Oracle launched the latest iteration of the Oracle database, called 18c, on February 16, 2018. Larry Ellison described the newest version as the first ‘fully autonomous database’ that automatically provisions, tunes, updates, and patches itself with only 30 minutes of downtime per year. Since the launch, the 18c has added functionality, including autonomous transaction processing. Mr. Ellison believes that full autonomy will enable customers to both save on labor costs and reduce or eliminate human error. Like the rest of the tech industry, Oracle is relying on ‘machine learning’ or artificial intelligence technology to reach this goal. The 18c is also integrated with a new automated cybersecurity system to discover and remediate cyber-attacks while also patching itself. Mr. Ellison has done multiple head-to-head tests of the 18c against industry leader Amazon Web Services. He has noted that the 18c was 9- to 15-times more efficient than AWS and that it could be operated at half the cost.
We think that NetSuite gives Oracle a much-needed boost in the small and medium enterprise ERP market. Oracle has traditionally appealed more to large enterprises.
FINANCIAL STRENGTH & DIVIDEND


The company’s total debt is $70.8 billion, including $7.25 billion in current debt. Similar to many companies, Oracle moved to increase liquidity during the COVID-19 crisis, issuing $20 billion in incremental debt in the May quarter. Oracle’s large recent debt issuance negatively impacted its credit ratings.

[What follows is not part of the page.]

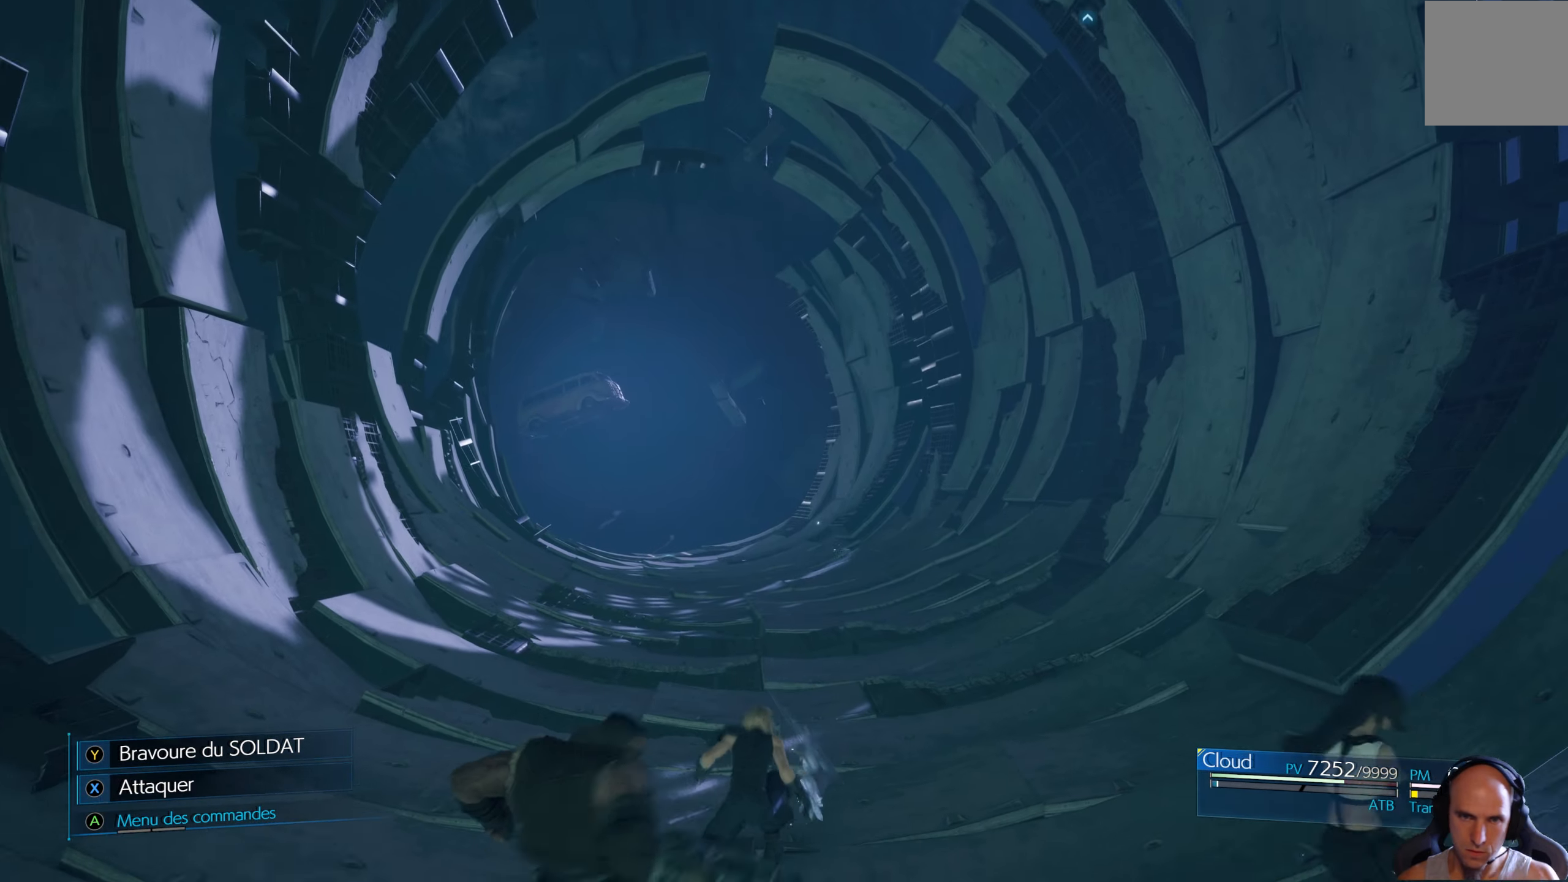
{"buttons": [], "left_stick": "center", "right_stick": "center", "events": []}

Moody’s downgraded Oracle by two notches to A3, the lowest A rating, with a stable outlook on May 30. S&P downgraded Oracle a notch to A on June 19 with a negative outlook.
Oracle repurchased 158 million shares for $9 billion in 1H21, after repurchasing 361 million shares for $19.2 billion in FY20 and spending $36 billion on share buybacks in FY19 and $11.5 billion in FY18. We are reiterating our FY21 dividend forecast of $1.02 and our FY22 estimate of $1.02. Oracle has a five-year average dividend growth rate of 12%.
MANAGEMENT & RISKS


The company shifts from an on-premise to a cloud service provider, the initial shift may diminish revenue growth as cloud services cannibalize on-premise. This negative impact on current revenue growth may be exacerbated as the increasing shift to cloud services makes initial revenues appear to decline due to the timing of revenue attribution as cloud services are typically billed ratably over the term of a contract while traditional on-premise licenses typically include a large upfront payment. However, cloud services tend to provide larger contract values over time as capabilities expand.
VALUATION


ORCL shares are up 17.4% On December 15, HOLD-rated ORCL traded at $61.86, up $1.10.